> _Work instruction_:
Exact copies of the records below are needed, free of pictures.

> _Exercise material_:
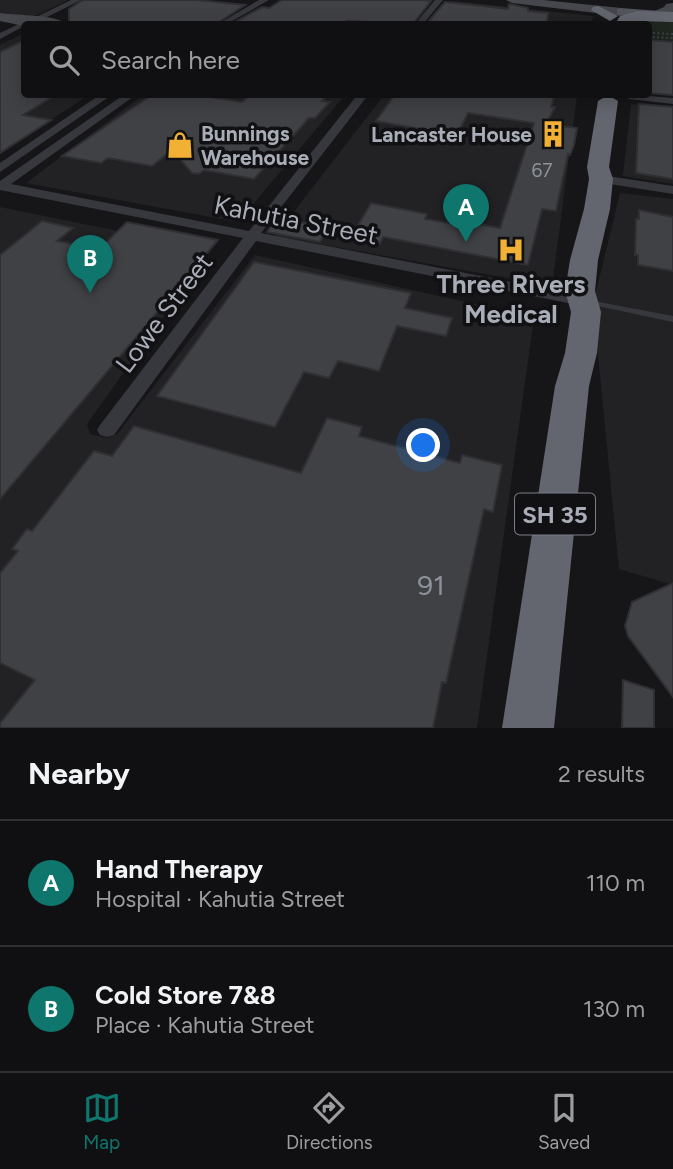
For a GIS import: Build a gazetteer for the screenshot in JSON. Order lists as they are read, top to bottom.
{
  "streets": {
    "highway": ["SH 35"],
    "street": ["Kahutia Street", "Lowe Street"]
  },
  "crossings": [
    ["Kahutia Street", "Lowe Street"],
    ["Kahutia Street", "SH 35"]
  ],
  "places": {
    "building": ["Lancaster House"],
    "shop": ["Bunnings Warehouse"],
    "hospital": ["Three Rivers Medical"]
  },
  "house_numbers": ["67", "91"],
  "page": {
    "search": "Search here",
    "pins": ["A", "B"],
    "heading": ["Nearby", "2 results"],
    "list": [
      {
        "mark": "A",
        "name": "Hand Therapy",
        "note": "Hospital · Kahutia Street",
        "value": "110 m"
      },
      {
        "mark": "B",
        "name": "Cold Store 7&8",
        "note": "Place · Kahutia Street",
        "value": "130 m"
      }
    ],
    "nav": ["Map", "Directions", "Saved"]
  }
}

> _The answer_:
For a GIS import: Build a gazetteer for the screenshot in JSON. Order lists as they are read, top to bottom.
{
  "streets": {
    "highway": ["SH 35"],
    "street": ["Kahutia Street", "Lowe Street"]
  },
  "crossings": [
    ["Kahutia Street", "Lowe Street"],
    ["Kahutia Street", "SH 35"]
  ],
  "places": {
    "building": ["Lancaster House"],
    "shop": ["Bunnings Warehouse"],
    "hospital": ["Three Rivers Medical"]
  },
  "house_numbers": ["67", "91"],
  "page": {
    "search": "Search here",
    "pins": ["A", "B"],
    "heading": ["Nearby", "2 results"],
    "list": [
      {
        "mark": "A",
        "name": "Hand Therapy",
        "note": "Hospital · Kahutia Street",
        "value": "110 m"
      },
      {
        "mark": "B",
        "name": "Cold Store 7&8",
        "note": "Place · Kahutia Street",
        "value": "130 m"
      }
    ],
    "nav": ["Map", "Directions", "Saved"]
  }
}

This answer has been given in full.